Directive 1: According to the text on native title compensation, in what year was the Jervis Bay Territory established?
Directive 2: Reproduce the records exactly, starting with their first line and going on through the line with "accessibili.". Leave the pictures out.

Text block:
▼▼▼

There appear to be three territories potentially affected by this decision: the Northern Territory, the Australian Capital Territory, and the Jervis Bay Territory. The Northern Territory was established in 1911, the ACT in 1911 and Jervis Bay in 1915. Consequently, if Yunupingu is confirmed by the High Court, any inconsistent grants without just terms compensation over native title from these dates to 1975 are potentially invalid. Each of the three jurisdictions appear to require something akin to just terms compensation for compulsory acquisitions (although I haven’t done an historical analysis of the relevant acquisition laws), but may well have made inconsistent grants over native title within the relevant dates without just terms compensation.

 

The likely policy implications of this decision if upheld by the High Court are that the Commonwealth will come under intense pressure to validate all potentially inconsistent grants in the three territories from the relevant dates to 1975 on the condition that where actual inconsistency is found to have occurred, just terms compensation will be paid. A second implication will be that the Commonwealth will come under pressure to fund or underwrite the costs of any actual compensation payments awarded against the Territories. When the Native title Act was first enacted, the Keating Government offered to pay 75 percent of any native title compensation imposts on the states and territories, an offer that was never taken up by the states and territories and which ultimately lapsed.

▲▲▲

[Data excerpts]

▼▼▼

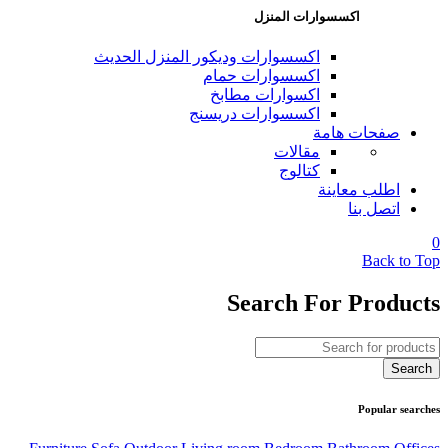
اكسسوارات المنزل
اكسسوارات وديكور المنزل الحديث
اكسسوارات حمام
اكسوارات مطابخ
اكسسوارات دريسنج
صفحات هامة
مقالات
كتالوج
اطلب معاينة
اتصل بنا
0
Back to Top
Search For Products
Popular searches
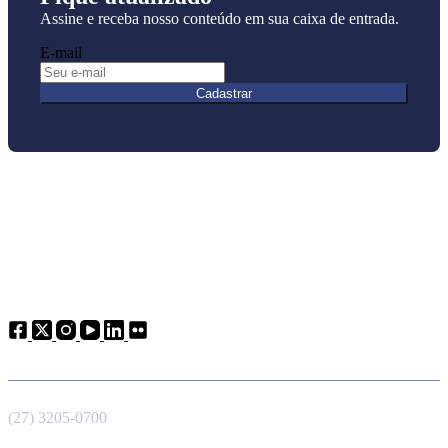
Assine e receba nosso conteúdo em sua caixa de entrada.
E-mail
Cadastrar
Atendimento
Telefone
(27) 3205-0700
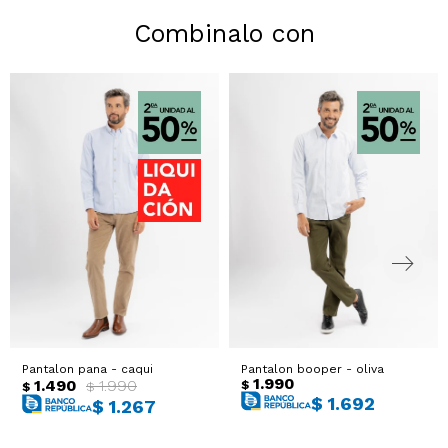
Combinalo con
Pantalon pana - caqui
Pantalon booper - oliva
1.990
1.490
1.990
$
$
$
$
1.692
$
1.267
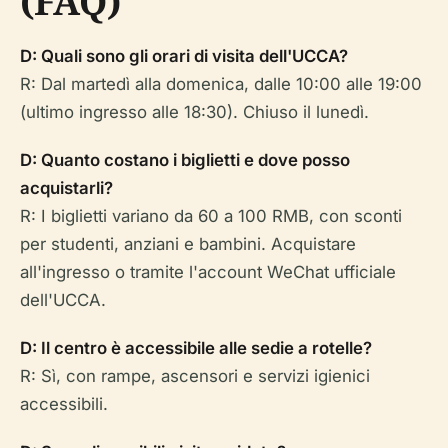
(FAQ)
D: Quali sono gli orari di visita dell'UCCA?
R: Dal martedì alla domenica, dalle 10:00 alle 19:00
(ultimo ingresso alle 18:30). Chiuso il lunedì.
D: Quanto costano i biglietti e dove posso
acquistarli?
R: I biglietti variano da 60 a 100 RMB, con sconti
per studenti, anziani e bambini. Acquistare
all'ingresso o tramite l'account WeChat ufficiale
dell'UCCA.
D: Il centro è accessibile alle sedie a rotelle?
R: Sì, con rampe, ascensori e servizi igienici
accessibili.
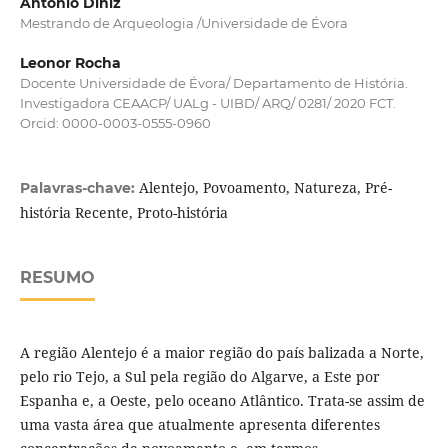
António Diniz
Mestrando de Arqueologia /Universidade de Évora
Leonor Rocha
Docente Universidade de Évora/ Departamento de História.
Investigadora CEAACP/ UALg - UIBD/ ARQ/ 0281/ 2020 FCT.
Orcid: 0000-0003-0555-0960
Alentejo, Povoamento, Natureza, Pré-
Palavras-chave:
história Recente, Proto-história
RESUMO
A região Alentejo é a maior região do país balizada a Norte,
pelo rio Tejo, a Sul pela região do Algarve, a Este por
Espanha e, a Oeste, pelo oceano Atlântico. Trata-se assim de
uma vasta área que atualmente apresenta diferentes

▲▲▲

Written solution 1: 1915

Written solution 2:
اكسسوارات المنزل
اكسسوارات وديكور المنزل الحديث
اكسسوارات حمام
اكسوارات مطابخ
اكسسوارات دريسنج
صفحات هامة
مقالات
كتالوج
اطلب معاينة
اتصل بنا
0
Back to Top
Search For Products
Popular searches
Assine e receba nosso conteúdo em sua caixa de entrada.
E-mail
Cadastrar
Atendimento
Telefone
(27) 3205-0700
Combinalo con
Pantalon pana - caqui
Pantalon booper - oliva
1.990
1.490
1.990
$
$
$
$
1.692
$
1.267
(FAQ)
D: Quali sono gli orari di visita dell'UCCA?
R: Dal martedì alla domenica, dalle 10:00 alle 19:00
(ultimo ingresso alle 18:30). Chiuso il lunedì.
D: Quanto costano i biglietti e dove posso
acquistarli?
R: I biglietti variano da 60 a 100 RMB, con sconti
per studenti, anziani e bambini. Acquistare
all'ingresso o tramite l'account WeChat ufficiale
dell'UCCA.
D: Il centro è accessibile alle sedie a rotelle?
R: Sì, con rampe, ascensori e servizi igienici
accessibili.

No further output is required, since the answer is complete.